The Chattanooga Times moves to a new generation of family ownership as the four grandchildren of Adolph S. Ochs , who bought the paper in 1878 and bought the New York Times 18 years later, hand the paper's ownership down to their 13 children... Knight-Ridder Washington bureau national correspondent Vanessa Gallman moves South to become editorial page editor of Lexington, Kentucky's Herald-Leader ... Lou Ureneck , who left the Portland Press Herald and Maine Sunday Telegram after a 23-year stint culminating as editor, joins the Philadelphia Inquirer as assistant to the editor, a position that will have him engaged in an 18-month to two-year rotation of roles, presumably to prepare him for bigger things in the future... Vivian Waixel is the first woman to be appointed editor of Hackensack, New Jersey's Record in the paper's 101-year history.

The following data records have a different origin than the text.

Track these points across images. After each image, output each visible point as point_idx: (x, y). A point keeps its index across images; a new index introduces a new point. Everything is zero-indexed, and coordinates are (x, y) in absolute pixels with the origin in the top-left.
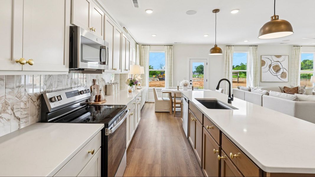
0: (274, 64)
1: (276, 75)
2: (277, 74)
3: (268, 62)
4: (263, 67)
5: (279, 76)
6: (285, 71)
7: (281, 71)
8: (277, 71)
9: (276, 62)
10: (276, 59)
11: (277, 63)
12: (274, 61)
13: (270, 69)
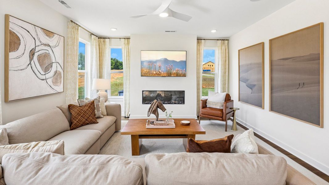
0: (41, 50)
1: (44, 77)
2: (48, 76)
3: (27, 43)
4: (12, 55)
5: (50, 81)
6: (59, 69)
7: (54, 69)
8: (47, 69)
9: (45, 45)
10: (45, 39)
11: (46, 48)
12: (41, 42)
13: (32, 62)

Waixel, a 25-year veteran of the Record, succeeds Glenn Ritt , who will fill the newly created position of vice president of news and information... Pat Widder , the Chicago Tribune 's associate managing editor for financial news, joins the Trib's Washington bureau as a senior writer and chief economic correspondent.

Magazine Moves

Congressional Quarterly names a new executive editor to replace Robert W. Merry , who becomes publisher of the Beltway mainstay. David Rapp , a 12-year CQ veteran who was formerly editor of CQ new media and most recently assistant executive editor for development, will now direct all of CQ's editorial operations, print and electronic... Will Blythe , literary editor of Esquire , resigns from the magazine he's been with for 10 years to protest Executive Editor Edward Kosner 's decision to pull a fictional story from the monthly's April issue. Kosner feared the story by David Leavitt, rumored to contain homoerotic scenes and vulgar anatomical references, would offend the magazine's readership... Folio magazine names Lisa Phillips , formerly a senior editor at The American Lawyer , editor in chief. Phillips succeeds Anne Russell , who resigned as the magazine's editorial director in order to become editor in chief of Living Fit magazine.